2 Jan 2019

Gabbeh (Mohsen Makhmalbaf, 1996)

☼☼☼☼☼☼☼☼☼ out of 10☼

'Life is color. Love is color. Man is color. Woman is color. Child is color.'

And what defines the first entry in Mohsen Makhmalbaf's Poetic Trilogy which also happens to be my first encounter with the said filmmaker and the first piece of cinema I watched in 2019 is also color. Labeled 'subversive' and banned in its home country of Iran, Gabbeh - a type of a Persian rug, as well as the name of the film's heroine (Shaghayeh Djodat in a brilliant debut) - plays out like an anthropological documentary alchemically transformed into a timeless folk fairy tale.
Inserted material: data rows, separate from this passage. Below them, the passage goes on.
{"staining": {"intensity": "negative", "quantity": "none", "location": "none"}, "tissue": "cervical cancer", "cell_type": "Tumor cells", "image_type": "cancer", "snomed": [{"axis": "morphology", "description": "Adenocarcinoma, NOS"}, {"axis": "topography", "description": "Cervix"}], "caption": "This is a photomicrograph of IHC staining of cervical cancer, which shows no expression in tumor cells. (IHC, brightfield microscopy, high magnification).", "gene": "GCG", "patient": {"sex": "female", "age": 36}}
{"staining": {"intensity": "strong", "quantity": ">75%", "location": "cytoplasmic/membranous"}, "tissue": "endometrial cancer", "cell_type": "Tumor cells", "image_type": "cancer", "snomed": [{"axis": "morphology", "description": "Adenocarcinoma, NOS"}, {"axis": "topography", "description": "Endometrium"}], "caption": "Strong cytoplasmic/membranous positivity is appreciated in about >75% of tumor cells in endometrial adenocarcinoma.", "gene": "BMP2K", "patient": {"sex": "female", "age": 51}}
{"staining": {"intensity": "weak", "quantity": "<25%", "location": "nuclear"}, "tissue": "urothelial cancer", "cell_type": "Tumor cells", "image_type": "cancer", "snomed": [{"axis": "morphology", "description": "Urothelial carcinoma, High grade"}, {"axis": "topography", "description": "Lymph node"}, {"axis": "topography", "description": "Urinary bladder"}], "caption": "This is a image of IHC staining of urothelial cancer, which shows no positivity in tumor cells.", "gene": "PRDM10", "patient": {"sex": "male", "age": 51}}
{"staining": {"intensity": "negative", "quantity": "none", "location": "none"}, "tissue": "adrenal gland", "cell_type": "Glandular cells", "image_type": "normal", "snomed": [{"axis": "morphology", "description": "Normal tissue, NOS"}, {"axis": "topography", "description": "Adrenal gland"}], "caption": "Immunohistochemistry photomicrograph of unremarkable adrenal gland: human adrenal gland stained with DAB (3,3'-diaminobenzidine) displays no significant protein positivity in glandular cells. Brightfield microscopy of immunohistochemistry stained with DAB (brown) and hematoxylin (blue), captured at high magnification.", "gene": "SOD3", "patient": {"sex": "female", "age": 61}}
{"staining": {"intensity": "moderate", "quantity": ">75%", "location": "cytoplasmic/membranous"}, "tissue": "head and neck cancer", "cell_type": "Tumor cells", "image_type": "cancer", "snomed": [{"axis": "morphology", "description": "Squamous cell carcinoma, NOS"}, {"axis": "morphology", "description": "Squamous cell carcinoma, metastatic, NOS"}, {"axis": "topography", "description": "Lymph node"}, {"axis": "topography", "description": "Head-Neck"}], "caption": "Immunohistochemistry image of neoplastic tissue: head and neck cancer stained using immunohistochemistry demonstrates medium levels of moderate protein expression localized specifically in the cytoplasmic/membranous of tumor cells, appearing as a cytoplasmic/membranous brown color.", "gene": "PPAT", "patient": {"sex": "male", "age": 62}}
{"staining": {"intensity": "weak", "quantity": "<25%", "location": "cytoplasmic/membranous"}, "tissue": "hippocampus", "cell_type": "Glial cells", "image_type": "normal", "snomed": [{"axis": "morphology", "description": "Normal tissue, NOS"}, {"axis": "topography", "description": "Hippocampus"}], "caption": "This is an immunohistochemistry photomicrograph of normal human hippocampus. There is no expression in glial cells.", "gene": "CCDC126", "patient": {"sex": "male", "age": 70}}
Its simple, yet universal, highly lyrical and somewhat mysterious story is a rapturous ode to nature which celebrates desire and pays a loving homage to the art of storytelling itself. Intricately weaved just like the old couple's tightly knotted kilim on which the big-eyed beauty Gabbeh magically appears, it takes the viewer on an unpredictable and unforgettable journey across the breathtaking landscapes - verdant steppes, rocky mountains and sandy deserts. The (meta)tale of forbidden love which sees Gabbeh both as the narrator and (tragic?) protagonist twists time and expands or rather, explodes space, with the central theme skillfully and playfully re-shaped into abstract designs and arcane symbols.

For Makhmalbaf, directing comes off as natural as breathing - in a way, he takes the perspective of a naïve artist and dips his brush into the sea water, sun-bathed skies and petals of poppy flowers in order to paint some of the brightest pictures ever to grace the screen. The stunning costumes of his nomadic characters (portrayed by non-professionals who imbue the film with a great sense of authenticity) create a kaleidoscopic patterns that pave the labyrinth corridors of Gabbeh's coarse, but warm three-dimensional tapestry. The most integral parts of Makhmalbaf's loom are Mahmoud Kalari's camera which wonderfully captures the imagery of Parajanov-like grandeur, and Hossein Alizadeh's ethereally melancholic score informed by traditional music.